Let’s normalize texting back in a decent time frame
The recent trend on self-help type sites is to normalize the opposite, basically what’s been going on for years is totally okay: respond back when you can, when you feel like it, etc.
Except this and the technology itself is breeding laziness and making us worse human beings. When you text someone, I don’t think anyone wants to wait around for hours on end, let the next day or later. And you know why it happens? Either they are extremely busy, so busy they can’t even check their damn phone to say I’ll get back to you later, or they don’t feel like it. They are being conditioned and trained by this habit that it’s OK to do this.

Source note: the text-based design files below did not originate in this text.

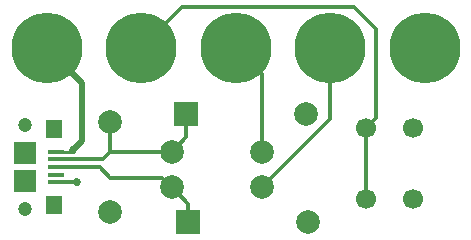
<source format=gtl>
%TF.GenerationSoftware,KiCad,Pcbnew,4.0.4+e1-6308~48~ubuntu14.04.1-stable*%
%TF.CreationDate,2016-11-21T12:06:34-08:00*%
%TF.ProjectId,USB-Breakout-with-Reset,5553422D427265616B6F75742D776974,rev?*%
%TF.FileFunction,Copper,L1,Top,Signal*%
%FSLAX46Y46*%
G04 Gerber Fmt 4.6, Leading zero omitted, Abs format (unit mm)*
G04 Created by KiCad (PCBNEW 4.0.4+e1-6308~48~ubuntu14.04.1-stable) date Mon Nov 21 12:06:34 2016*
%MOMM*%
%LPD*%
G01*
G04 APERTURE LIST*
%ADD10C,0.350000*%
%ADD11R,1.350000X0.400000*%
%ADD12R,1.400000X1.600000*%
%ADD13C,1.200000*%
%ADD14R,1.900000X1.900000*%
%ADD15C,1.998980*%
%ADD16C,1.700000*%
%ADD17C,6.000000*%
%ADD18R,1.998980X1.998980*%
%ADD19C,0.685800*%
%ADD20C,0.330200*%
%ADD21C,0.508000*%
%ADD22C,0.254000*%
%ADD23C,0.330200*%
%ADD24C,0.350000*%
G04 APERTURE END LIST*
D10*
D11*
X130825000Y-105800000D03*
X130825000Y-106450000D03*
X130825000Y-107099100D03*
X130825000Y-107750000D03*
X130825000Y-108400000D03*
D12*
X130600000Y-103900000D03*
D13*
X128150000Y-103550000D03*
D14*
X128150000Y-105900000D03*
X128150000Y-108300000D03*
D12*
X130600000Y-110300000D03*
D13*
X128150000Y-110650000D03*
D15*
X135400000Y-110920000D03*
X135400000Y-103300000D03*
X148220000Y-105800000D03*
X140600000Y-105800000D03*
X148220000Y-108800000D03*
X140600000Y-108800000D03*
D16*
X161000000Y-103800000D03*
X161000000Y-109800000D03*
X157000000Y-103800000D03*
X157000000Y-109800000D03*
D17*
X130000000Y-97000000D03*
X146000000Y-97000000D03*
X154000000Y-97000000D03*
X138000000Y-97000000D03*
X162000000Y-97000000D03*
D15*
X151960000Y-102594920D03*
D18*
X141800000Y-102594920D03*
D15*
X152160000Y-111800000D03*
D18*
X142000000Y-111800000D03*
D19*
X132600000Y-108400000D03*
X132211269Y-105687990D03*
D20*
X130825000Y-108400000D02*
X132600000Y-108400000D01*
X141800000Y-102594920D02*
X141800000Y-104600000D01*
X141800000Y-104600000D02*
X140600000Y-105800000D01*
X135400000Y-103300000D02*
X135400000Y-105800000D01*
X134750000Y-106450000D02*
X135400000Y-105800000D01*
X135400000Y-105800000D02*
X140600000Y-105800000D01*
X130825000Y-106450000D02*
X134750000Y-106450000D01*
X142000000Y-111800000D02*
X142000000Y-110200000D01*
X142000000Y-110200000D02*
X140600000Y-108800000D01*
X130825000Y-107099100D02*
X134499100Y-107099100D01*
X134499100Y-107099100D02*
X135400000Y-108000000D01*
X135400000Y-108000000D02*
X139800000Y-108000000D01*
X139800000Y-108000000D02*
X140600000Y-108800000D01*
D21*
X130000000Y-97000000D02*
X132999999Y-99999999D01*
X132999999Y-99999999D02*
X132999999Y-104899260D01*
X132999999Y-104899260D02*
X132554168Y-105345091D01*
X132554168Y-105345091D02*
X132211269Y-105687990D01*
D22*
X132099259Y-105800000D02*
X132211269Y-105687990D01*
X130825000Y-105800000D02*
X132099259Y-105800000D01*
D20*
X148220000Y-105800000D02*
X148220000Y-99220000D01*
X148220000Y-99220000D02*
X146000000Y-97000000D01*
X154000000Y-97000000D02*
X154000000Y-103020000D01*
X154000000Y-103020000D02*
X148220000Y-108800000D01*
X157000000Y-103800000D02*
X157000000Y-109800000D01*
X155980899Y-93580899D02*
X157849999Y-95449999D01*
X157849999Y-95449999D02*
X157849999Y-102950001D01*
X157849999Y-102950001D02*
X157000000Y-103800000D01*
X138000000Y-97000000D02*
X141419101Y-93580899D01*
X141419101Y-93580899D02*
X155980899Y-93580899D01*
D23*
X132600000Y-108400000D03*
X132211269Y-105687990D03*
D24*
X128150000Y-103550000D03*
X128150000Y-110650000D03*
X135400000Y-110920000D03*
X135400000Y-103300000D03*
X148220000Y-105800000D03*
X140600000Y-105800000D03*
X148220000Y-108800000D03*
X140600000Y-108800000D03*
X161000000Y-103800000D03*
X161000000Y-109800000D03*
X157000000Y-103800000D03*
X157000000Y-109800000D03*
X130000000Y-97000000D03*
X146000000Y-97000000D03*
X154000000Y-97000000D03*
X138000000Y-97000000D03*
X162000000Y-97000000D03*
X151960000Y-102594920D03*
X141800000Y-102594920D03*
X152160000Y-111800000D03*
X142000000Y-111800000D03*
M02*

</source>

You don’t have to respond back literally lightning fast, but it sure is nice to have an active conversation instead of ‘text tag’.
There was a time when this shit never used to happen. A time when you got a text, you did reply back as soon as you could and you were excited to reply back. Even if that was on your break at work, or in the bathroom, etc. Just don’t do it driving, but the fact that so many have and do tells me it’s important enough for some people.
Which is to say when they don’t respond back right away they are signaling, in a way, this isn’t important. You don’t matter as much.
But I think it’s a combination of things. Doing it and receiving this behavior breeds the same; they did it to me, so why should I go out of my way to respond fast to them? I’ll take my time, just like they did. Except that’s not what I want deep down. I want them to respond back in a decent time frame.
So the whole current rhetoric on self-help sites/infographixs is basically saying when someone demands you respond back in a decent time frame or are upset you didn’t right away, that’s toxic.
That’s bullshit. It’s not toxic. It’s normal and human. We aren’t sending letters or email. We’re texting. Even waiting to get a call back is understandable, but texting has always been different.
Now it’s a nuisance, a bother, to text back to people and give them your attention. It’s not like you’re using some app that you need to go on and check your messages, and even then, you still need a notification. Texting is different and more personal. It goes straight to you, it demands your attention, and maybe we’re simply de-evolving as a human species where we can no longer give people the time of day, the energy, to say something. It’s a shameful trend and accepting this should not be normalized.
The problem isn’t people not getting texts or being so busy. They see them. They always, usually see them. Let’s not deny people aren’t checking their phones, they are. They get the notification. We are deliberately and intentionally choosing to deal with this later.
And that hurts. And if you think this isn’t an issue, you’ve lost touch with your humanity, because I’m sure it hurts you too.